The diverse group of performers were passionate and focused as they leapt, flowed, glided, pounced and even erupted into laughter as they practiced for their upcoming performances.

“Four more minutes left for your piece!” a student shouted from the front row.

This is not a performance, it’s a rehearsal. The clock is ticking and these dancers have a lot of ground to cover before the big show this weekend. Twelve separate pieces to be exact, each piece driven by it’s own unique flair and accompanying visuals, make up, and “Confluence”.

After experimenting with a couple of themes, it was evident early on in the semester to both the class and the advisors that most students had certain notions of what they were eager to create, develop and ultimately showcase.

“So we decided to call it ‘Confluence’ because, it really seemed like it was more about how with all of our different backgrounds we could come together as one,” Shaw said.

Vanessa Martin, a returning dancer and choreographer, was initially focused on outdoing her celebrated dance finale from last years show. Although, Martin ended up finding satisfaction by shifting into a different world of dance, a more challenging one.

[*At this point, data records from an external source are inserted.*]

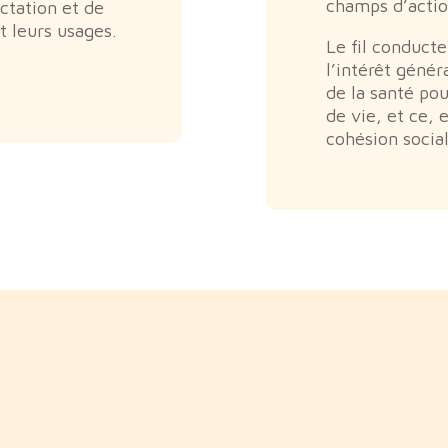
champs d’actio
ctation et de
et leurs usages.
Le fil conducte
l’intérêt génér
de la santé po
de vie, et ce, 
cohésion socia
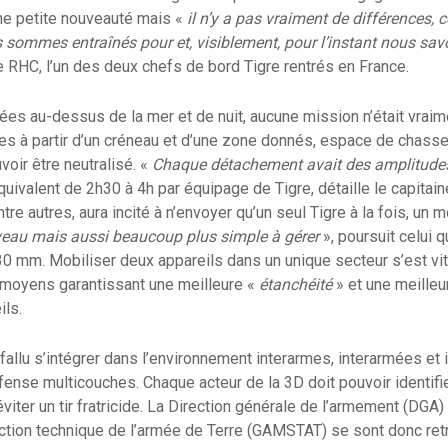
une petite nouveauté mais «
il n’y a pas vraiment de différences, c
 sommes entraînés pour et, visiblement, pour l’instant nous sav
e RHC, l’un des deux chefs de bord Tigre rentrés en France.
ées au-dessus de la mer et de nuit, aucune mission n’était vrai
es à partir d’un créneau et d’une zone donnés, espace de chasse
voir être neutralisé. «
Chaque détachement avait des amplitudes
quivalent de 2h30 à 4h par équipage de Tigre, détaille le capitain
tre autres, aura incité à n’envoyer qu’un seul Tigre à la fois, un 
au mais aussi beaucoup plus simple à gérer
», poursuit celui q
30 mm. Mobiliser deux appareils dans un unique secteur s’est vit
es moyens garantissant une meilleure «
étanchéité
» et une meilleu
ils.
a fallu s’intégrer dans l’environnement interarmes, interarmées et
nse multicouches. Chaque acteur de la 3D doit pouvoir identifier
viter un tir fratricide. La Direction générale de l’armement (DGA
ection technique de l’armée de Terre (GAMSTAT) se sont donc r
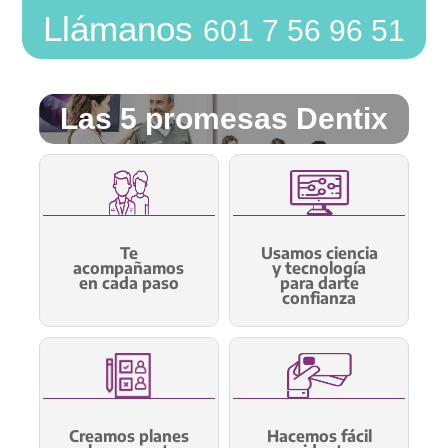
Llámanos
601 7 56 96 51
Las 5 promesas Dentix
Te
Usamos ciencia
acompañamos
y tecnología
en cada paso
para darte
confianza
Creamos planes
Hacemos fácil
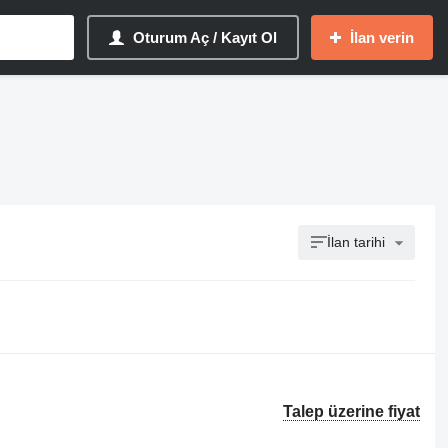
Oturum Aç / Kayıt Ol
İlan verin
İlan tarihi
Talep üzerine fiyat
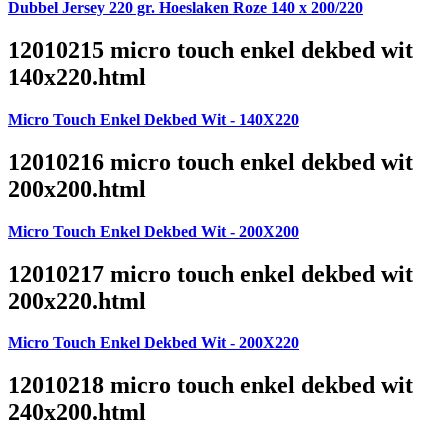
Dubbel Jersey 220 gr. Hoeslaken Roze 140 x 200/220
12010215 micro touch enkel dekbed wit
140x220.html
Micro Touch Enkel Dekbed Wit - 140X220
12010216 micro touch enkel dekbed wit
200x200.html
Micro Touch Enkel Dekbed Wit - 200X200
12010217 micro touch enkel dekbed wit
200x220.html
Micro Touch Enkel Dekbed Wit - 200X220
12010218 micro touch enkel dekbed wit
240x200.html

“[Last year] I feel like I went out with a very big bang, smoke and petals, everybody wore gold … It was a dream come true! I don’t think I outdid the piece but I’m still very content because I challenged myself to do something that wasn’t in my style. Rather than doing my normal habitat, which would be modern, we’re doing a broadway, jazzy, burlesque type of piece,” Martin said.

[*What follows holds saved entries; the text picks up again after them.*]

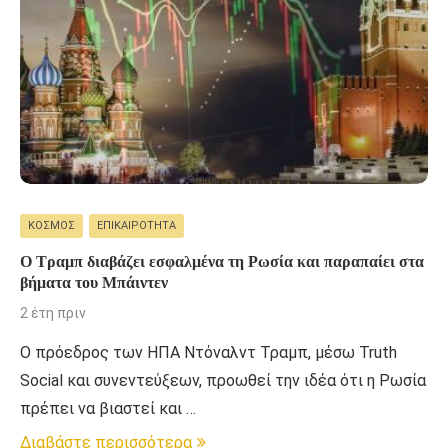
ΚΌΣΜΟΣ
ΕΠΙΚΑΙΡΌΤΗΤΑ
Ο Τραμπ διαβάζει εσφαλμένα τη Ρωσία και παραπαίει στα
βήματα του Μπάιντεν
2 έτη πριν
Ο πρόεδρος των ΗΠΑ Ντόναλντ Τραμπ, μέσω Truth
Social και συνεντεύξεων, προωθεί την ιδέα ότι η Ρωσία
πρέπει να βιαστεί και …
Διαβάστε περισσότερα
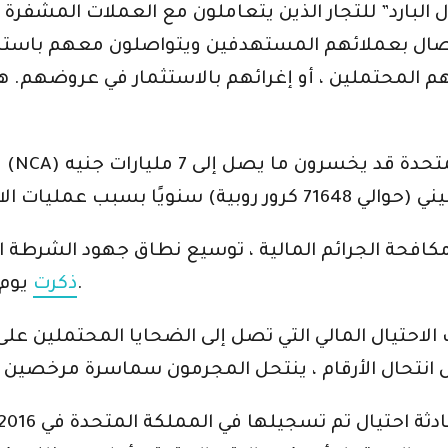
ل البارد” للتجار الذين يتعاملون مع العملات المشفرة و
تصال بعملائهم المستهدفين ويتواصلون معهم باستمرا
ائهم المحتملين ، أو إغرائهم بالاستثمار في عروضهم
أن مواطني المملكة المتحدة قد يخسرون ما يصل إلى 7 مليارات جنيه
يوم الاربعاء.
ذكرت
 الاحتيال المالي التي تصل إلى الضحايا المحتملين ع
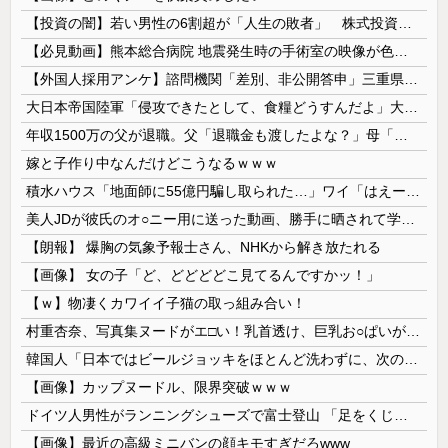
【投資の闇】若い男性の6割超が「人生の敗者」 株式投資が自信喪失の原因に
【必見動画】熊本総合病院 地震発生時の手術室の映像が色んな意味で衝撃的だと話題に
【外国人採用アンケ】諮問機関「差別、非公開答申」三重県「差別に当たらず、公表する方針を決定した」
大日本帝国陸軍「侵攻できたとして、食糧どうすんだよ」大本営「現地調達」陸軍「え？」
年収1500万の父が退職。父「退職金も渡したよな？」母「貯金なんてないよー」父「全部なくなったの！？」→予想外の返事に家族騒然となり…
嫁と子作り中なんだけどこうなるｗｗｗ
積水ハウス「地面師に55億円騙し取られた…」ワイ「はえーかわいそう…会社滅茶苦茶やろなぁ」
美人JDが彼氏のオ○ニー用に送った動画、勝手に晒されて学校中の”共有オカズ” にされる
【朗報】 爆胸の気象予報士さん、NHKから解き放たれる
【画像】 女の子「ど、どどどどこ見てるんですかッ！」
【ｗ】物凄くカワイイ子猫の取っ組み合い！
村重杏奈、写真集ヌードがエ□い！乳首透け、巨乳お○ぱいが最高過ぎる！
韓国人「日本ではビールジョッキをほとんど洗わずに、次の客に出すんだ！ これが証拠の映像だ!!」……あー、なるほどですねー。韓国には「アレ」がないんだ？
【画像】カップヌードル、限界突破ｗｗｗ
ドイツ人男性がランニングシューズで富士登山 「足をくじいて動けない」
【画像】最近の高級ミニバンの顔キモすぎだろwww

Meanwhile, Shaw embraced the opportunity to create a fresh piece which combines two of her passions, dance and film.

“I’m excited this semester, my piece is called ‘Drama-Rama,’ it’s sort of like The Kardashians meets a Fellini film, [the dancers] are using an iPhone on stage and I’m live streaming the iPhone camera,” Shaw explained.

Student Danny Rico created a dance piece that leads with a narrative and tells the story of someone who is bullied. In contrast, Richard Kuller, a tap dance instructor at PCC will stick to what he does best: a full fledged tap number.

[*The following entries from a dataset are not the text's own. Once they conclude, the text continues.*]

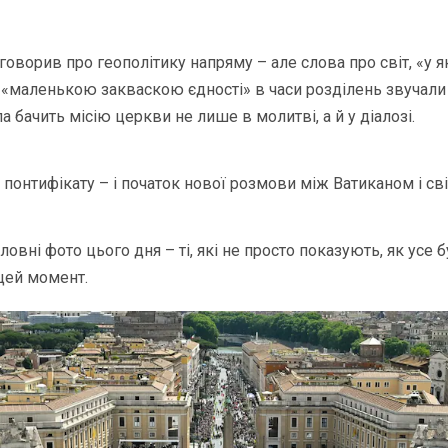
 говорив про геополітику напряму – але слова про світ, «у 
ти «маленькою закваскою єдності» в часи розділень звучали 
а бачить місію церкви не лише в молитві, а й у діалозі.
 понтифікату – і початок нової розмови між Ватиканом і сві
ловні фото цього дня – ті, які не просто показують, як усе 
 цей момент.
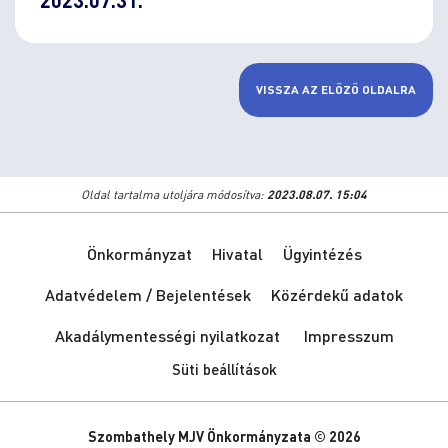
VISSZA AZ ELŐZŐ OLDALRA
Oldal tartalma utoljára módosítva:
2023.08.07. 15:04
Önkormányzat
Hivatal
Ügyintézés
Adatvédelem / Bejelentések
Közérdekű adatok
Akadálymentességi nyilatkozat
Impresszum
Süti beállítások
Szombathely MJV Önkormányzata © 2026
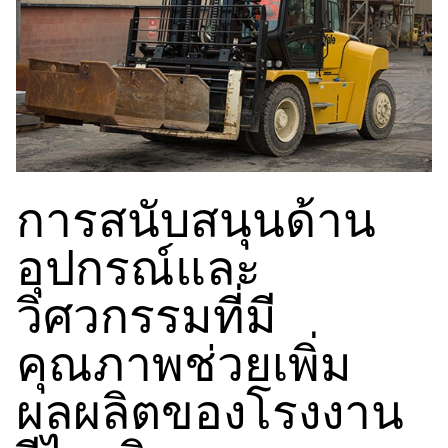
การสนับสนุนด้าน
อุปกรณ์และ
วิศวกรรมที่มี
คุณภาพช่วยเพิ่ม
ผลผลิตของโรงงาน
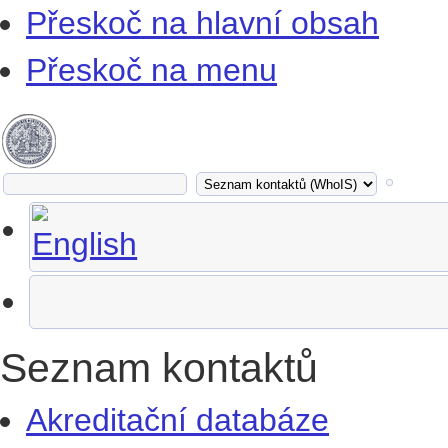
Přeskoč na hlavní obsah
Přeskoč na menu
Seznam kontaktů
Akreditační databáze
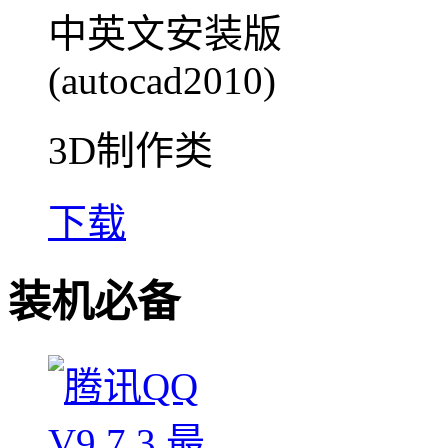
3D制作类
下载
装机必备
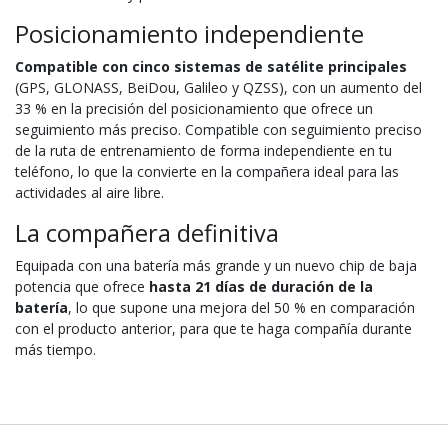
Posicionamiento independiente
Compatible con cinco sistemas de satélite principales
(GPS, GLONASS, BeiDou, Galileo y QZSS), con un aumento del
33 % en la precisión del posicionamiento que ofrece un
seguimiento más preciso. Compatible con seguimiento preciso
de la ruta de entrenamiento de forma independiente en tu
teléfono, lo que la convierte en la compañera ideal para las
actividades al aire libre.
La compañera definitiva
Equipada con una batería más grande y un nuevo chip de baja
potencia que ofrece
hasta 21 días de duración de la
batería
, lo que supone una mejora del 50 % en comparación
con el producto anterior, para que te haga compañía durante
más tiempo.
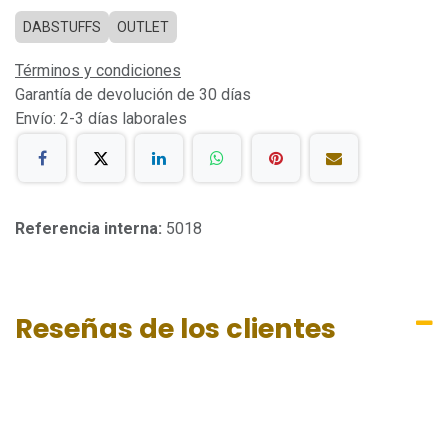
DABSTUFFS
OUTLET
Términos y condiciones
Garantía de devolución de 30 días
Envío: 2-3 días laborales
Referencia interna:
5018
Reseñas de los clientes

“Confluence” is brewing with inspiration, layers, experimentation and fun.

While many find it a thrill to perform in front of an audience, and look forward to the show this weekend, for dancer Lorena Rochin it’s a little more than that. Rochin lit up as she described her affinity for dance.

“You have to do it, you feel like that’s where you leave all your stress–like everything you’re going through that stays here,” Rochin said.

Rochin has had a passion for dance since she was a little girl, which carried on through high school when she was part of a dance company for three years straight. She looks forward to “Confluence” as an affirmation and display of her love and dedication for the art.

“I’m in six dances. It’s been really great to come back to performing,” Rochin expressed. “Dance has always been there for me and it comes naturally to me … and now I feel like it’s my time to show everyone, my friends, my family, that I still have it in me.”